I see, it sounds like the perf regression with PGO may not be specific to FE-PGO.

When I had tried splitting awhile back when it was in the original position after inlining (in the ThinLTO backends) I got around neutral performance. I was hoping for some improvement based on experiments we had done back with gcc's function splitting (-freorder-blocks-and-partition).

I did do some profiling to compare function profiles with and without splitting enabled. I see only one case where we are spending any time in a cold split function (i.e. where the profile presumably wasn't accurate), but I don't think this is causing most of the difference. It looks like there are very different inlines (expected), but these might be causing a degradation for some reason. I will try moving the splitting to after the ThinLTO backend (post-thinlink) inlining and see what effect there is. Theoretically we should be getting more accurate importing/inlining, it would be good to understand where this is going wrong if not!

Thanks, this would be a really useful experiment.

vsk added a comment.Feb 14 2019, 3:37 PM

... I will try moving the splitting to after the ThinLTO backend (post-thinlink) inlining and see what effect there is. Theoretically we should be getting more accurate importing/inlining, it would be good to understand where this is going wrong if not!

I have not yet tried the experiment you've described here. We've noticed that scheduling splitting early causes a regression for certain benchmarks in SPEC even without PGO data applied, however. As the heuristics for splitting are very conservative without PGO, this suggests that splitting before inlining may inadvertently hide important context from the optimizer.

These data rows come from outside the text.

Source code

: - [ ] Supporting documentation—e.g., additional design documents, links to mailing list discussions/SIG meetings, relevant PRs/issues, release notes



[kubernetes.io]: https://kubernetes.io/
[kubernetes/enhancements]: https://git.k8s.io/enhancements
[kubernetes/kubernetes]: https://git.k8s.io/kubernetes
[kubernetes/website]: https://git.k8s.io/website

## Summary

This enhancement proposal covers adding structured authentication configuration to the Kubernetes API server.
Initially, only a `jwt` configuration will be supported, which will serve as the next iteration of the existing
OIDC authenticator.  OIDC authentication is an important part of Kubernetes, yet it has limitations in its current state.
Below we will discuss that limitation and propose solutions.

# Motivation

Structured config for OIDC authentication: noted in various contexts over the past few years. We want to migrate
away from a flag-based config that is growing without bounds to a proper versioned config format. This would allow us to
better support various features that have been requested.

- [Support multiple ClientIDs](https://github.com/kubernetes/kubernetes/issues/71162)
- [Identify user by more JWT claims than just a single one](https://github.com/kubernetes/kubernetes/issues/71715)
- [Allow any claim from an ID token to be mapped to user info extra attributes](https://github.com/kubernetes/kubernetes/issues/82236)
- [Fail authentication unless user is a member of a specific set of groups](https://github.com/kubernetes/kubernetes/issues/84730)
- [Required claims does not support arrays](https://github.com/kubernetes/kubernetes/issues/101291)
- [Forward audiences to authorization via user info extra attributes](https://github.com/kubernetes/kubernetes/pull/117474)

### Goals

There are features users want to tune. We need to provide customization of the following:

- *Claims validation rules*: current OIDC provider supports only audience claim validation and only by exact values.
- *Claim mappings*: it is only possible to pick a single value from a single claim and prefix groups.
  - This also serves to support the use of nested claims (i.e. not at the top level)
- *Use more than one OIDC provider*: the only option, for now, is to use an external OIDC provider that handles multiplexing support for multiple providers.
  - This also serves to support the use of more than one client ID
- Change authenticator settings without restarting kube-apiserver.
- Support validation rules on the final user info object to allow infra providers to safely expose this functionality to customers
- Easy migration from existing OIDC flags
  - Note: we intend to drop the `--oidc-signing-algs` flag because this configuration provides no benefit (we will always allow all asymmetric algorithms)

In D57805#1398718, @vsk wrote:

... I will try moving the splitting to after the ThinLTO backend (post-thinlink) inlining and see what effect there is. Theoretically we should be getting more accurate importing/inlining, it would be good to understand where this is going wrong if not!

I have not yet tried the experiment you've described here. We've noticed that scheduling splitting early causes a regression for certain benchmarks in SPEC even without PGO data applied, however. As the heuristics for splitting are very conservative without PGO, this suggests that splitting before inlining may inadvertently hide important context from the optimizer.

I gave this a try with our internal benchmark that was slowing down with splitting before inlining. Moving it after inlining (the post link inlining in ThinLTO) caused the degradation to go away. Unfortunately no speedup though. I haven't had a chance to dig into the performance results more than that (and am heading out of town for the better part of the next couple weeks). I will review your new patch to move the pass later shortly though.